Actually, the 57% figure understates the case – voting is compulsory in Belgium, Cyprus, Greece and Luxembourg, while the 2014 EP election was held with other elections in Belgium, Lithuania and UK (Wikipedia), further boosting turnout. If we want to really understand the depth of the problem, you need to ask what would have happened without these tricks. I think it’s fair to round the non-voters’ share up to at least 60%.
The anti-EU vote
Why another 14% of the electorate voted for anti-EU parties, of course, varies in detail by national context. However, we can say two things with certainty:
- irrelevance is not a reason – they believe the EU matters…
- and they also believe it’s harming them.
Put the above figures together, what do you get?
Put together, these figures say that:
Around three-quarters of the electorate
believe the EU to be
Unimportant OR Harmful
Not exactly a victory for EU communications, which (one would assume) aims to show that the EU is important, that it benefits its citizens, and listens to them.
It appears that around 75% do not agree. Which is a lot. To be frank, it could have been worse.
The first ‘social media elections’
These were to be the EU’s first ‘social media elections’ – 5 years ago, most Institutions had not heard of Facebook, the hordes of social media experts had not yet reached Brussels and I was still unconvinced by my first 18 months on Twitter. How things change.
Or have they? For some reason, these results remind me of how one Cabinet staffer answered when I asked what they were going to do with the comments received to a website they were planning: “We’ll pretend to listen“.
She was young – not the sort of Old Guard Eurocrat you’d expect that from. But before you howl in outrage, remember that her answer reflected the following facts:
- she’d been told by her hierarchy to create a site which was to actively welcome citizen input;
- the people who asked her had not considered the problem of scale;
- reflecting this input into policy would have been profoundly undemocratic.
How many Likes is equivalent to an MEPs’ vote, anyway? Should we really re-edit a white paper to reflect Retweets by EN-speaking Twitterati? Seriously?
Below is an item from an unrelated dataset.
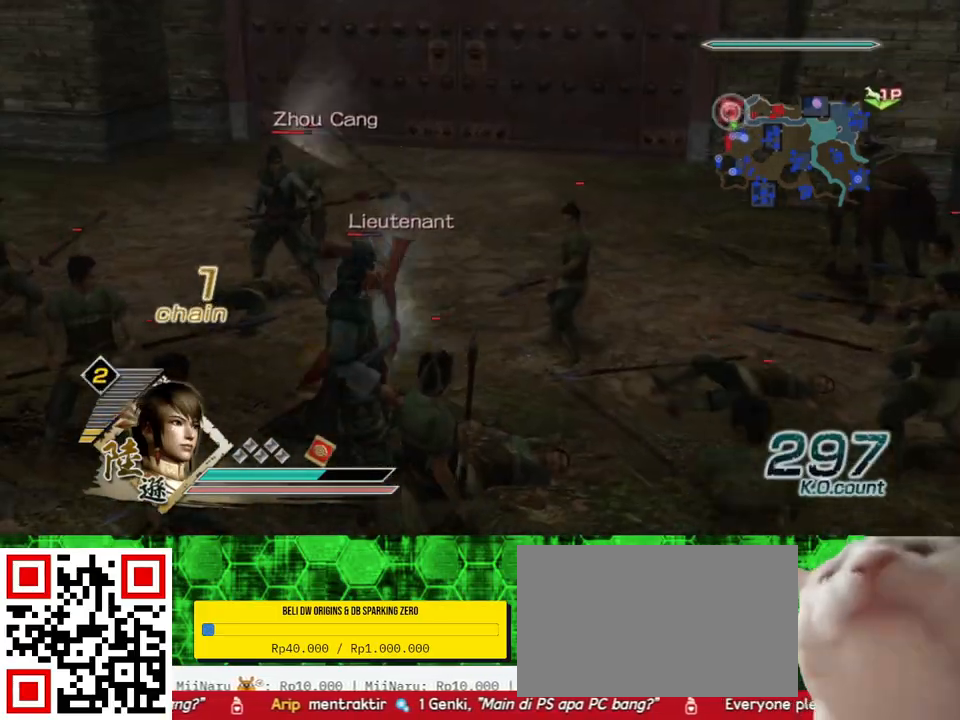
{"buttons": ["X"], "left_stick": "up-left", "right_stick": "center", "events": [[33, "X", "down"], [67, "X", "up"], [100, "X", "down"], [133, "X", "up"], [133, "left_stick", "up-left"], [167, "X", "down"], [200, "X", "up"], [233, "X", "down"], [267, "X", "up"], [300, "X", "down"], [333, "X", "up"], [367, "X", "down"], [400, "X", "up"], [433, "X", "down"], [467, "X", "up"], [500, "X", "down"]]}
The perils of over-promising
These results look a little like the #EUCO ‘Berlusconi TweetWall experiment’ on a continental scale.
The greatest Communications Sin is promising to listen to someone and then ignoring them. There is no better way to lose their trust.
Over the last 5 years, the EU Institutions have – in all sincerity – asked for citizens’ input, on everything from ‘Big Picture Europe’ issues to detailed policy questions. Yet in most cases their policy-oriented colleagues were unable to take the ideas on board, and in some cases were busy removing democratically elected governments whose economic plans didn’t meet their demands. How on Earth do you propose to reconcile that with a “listening EU”?
The heart of the problem is not new. It is not a question of SEO, or CMS, or multilingualism, or how to fine-tune Facebook posts. It is organisational – Point #1 of 10 things the EU should probably know about social media.
Maybe, over the next 5 years, the EU Institutions will figure out what the role of social media can be – and cannot be – within a democratic EU. It has its place – notably in the development of online communities around specific policies and programmes, and as crucial infrastructure of the EU online public sphere – but it is not the sole answer some appear to think it is. Not figuring this out risks promising more than can be delivered, which will backfire.